Lol people are going to laugh at Smriti Irani only


----------



## Skyh3ck (May 30, 2015)

Pappu cant stand against her even 10 minutes, i have seen her speech, she is full confident and knows what she talks, Pappu has to see around for his mentors for speech and answers, i would love if Arnab hosts the debate, it will be epic.


----------



## REDHOTIRON2004 (May 30, 2015)

But Pappu can't debate salla... 
Pappu can't even speak a simple sentence all by himself without looking at his mother, sister or damaad.

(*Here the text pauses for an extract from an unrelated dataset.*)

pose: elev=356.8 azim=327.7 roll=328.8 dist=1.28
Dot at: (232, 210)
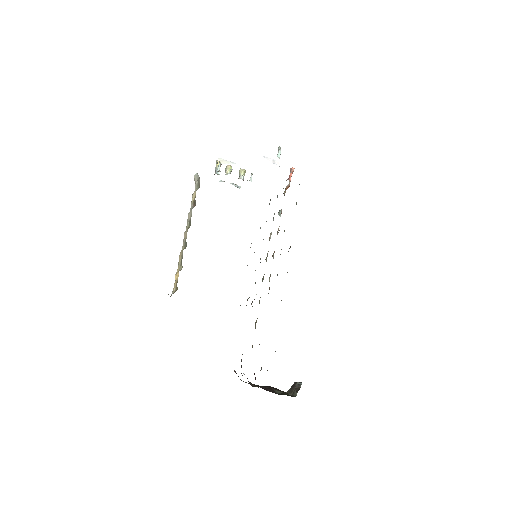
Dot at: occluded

When he is alone he needs letters from his chamchas(feet lickers) to speak whatever is written on that. Lol


----------



## GhorMaanas (May 30, 2015)

political dares go unanswered. but yes, this time the blue-eyed boy and aspiring stand-up comedian from pleiades will stand up to one and change the trend! 

the congoons were crying on twitter over the 'objectionable' language used by Mrs. Irani, soon after they had returned from a 'peaceful Gandhian' non co-operation dharna outside her home that was a fine specimen of civilised and genteel behaviour.  

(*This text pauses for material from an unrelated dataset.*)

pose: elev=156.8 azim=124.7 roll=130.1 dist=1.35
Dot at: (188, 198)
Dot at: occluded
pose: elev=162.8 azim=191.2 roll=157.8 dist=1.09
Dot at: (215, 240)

meanwhile, the presstitutes seem to have gotten a new case to beat broken drums and sermonise on, whereas these dalitstaani commies are sulking with their less than 5 seats in the LS. IMO, instead of grabbing their necks, sometimes dares like the above should be issued to these wanton charlatans, and a total mockery of them should be made by kicking dirt on their faces in debates on an open platform!

P.S. - "Wherever they want to bring RSS order, please take your Congress disorder there to stop them." - Maananeey Shri Rahul Gandhi ji uvaach

_/\_


----------



## funskar (May 30, 2015)

I think pappu should be asking his chamchas.. what does this debate means ?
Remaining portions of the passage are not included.